Friday, February 26, 2010

Five Lessons From Recent Trading

Just a few reflections on my own trading that might be of relevance to readers:

1) So much of my edge is not needing to trade. I had a long bias going into this morning's trade, saw the early weakness on the numbers, and also saw the likelihood of a range day. Still, things weren't lining up the way I wanted. I was trading from home and said to myself that I just wouldn't be placing any trades. I was satisfied with my week's performance and didn't need to put trades on if I didn't see anything. I went into the kitchen, petted Gina (who was patiently waiting for me), and took one last look at the screen. That's when things lined up at 9:14 AM CT, I bought the S&P, and took three points to the good with no heat whatsoever. No way I make that trade if I hadn't been willing to not trade.

2) Just make the good trade. The folks at SMB talk about making "one good trade". There's a lot of wisdom in that. I *know* the feeling of when everything lines up for a good trade. If I'm patient and wait for that feeling, the results take care of themselves. When I'm thinking about the profit potential of trade (or how much it could lose), I'm lost. I'm no longer *in* the market, even though I may be in a trade.

3) Everyone's overleveraged. It sounds like an overstatement, but the more I interact with traders, the more I see it's true. Leveraged traders can't take much heat, and so everyone scrambles in and out of positions when levels are broken. If you can see where the overleveraged traders are overcommitted, you can make good money from their scrambles for the exits.

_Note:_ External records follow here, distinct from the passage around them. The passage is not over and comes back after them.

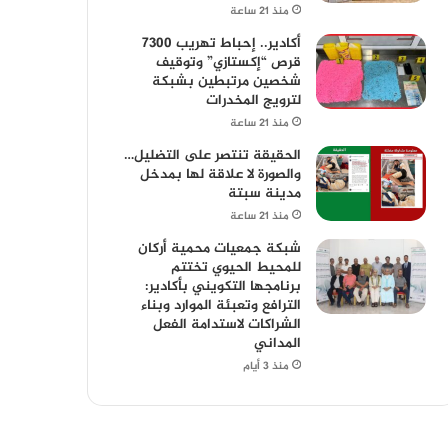
منذ 21 ساعة
أكادير.. إحباط تهريب 7300
قرص “إكستازي” وتوقيف
شخصين مرتبطين بشبكة
لترويج المخدرات
منذ 21 ساعة
الحقيقة تنتصر على التضليل…
والصورة لا علاقة لها بمدخل
مدينة سبتة
منذ 21 ساعة
شبكة جمعيات محمية أركان
للمحيط الحيوي تختتم
برنامجها التكويني بأكادير:
الترافع وتعبئة الموارد وبناء
الشراكات لاستدامة الفعل
المداني
منذ 3 أيام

4) Learn from winning trades. If the good trades--those that line up for me, are made with conviction, and bring little heat--are on the long side or short side, that says something about the market. The really good trades usually are in the direction the market wants to move. If I'm thinking bearish but making money on the long side, that tells me something important.

5) Execution matters. I really don't like most technical indicators. Recently, however, I've been overlaying a simple, short-term oscillator on my charts. If the oscillator is near a low, I'm not allowed to sell; if it's near a high, I'm not allowed to buy. It's moronically simple, but it's saved me considerable money. Buying dips in rising markets and selling bounces in falling ones beats chasing highs and lows over time.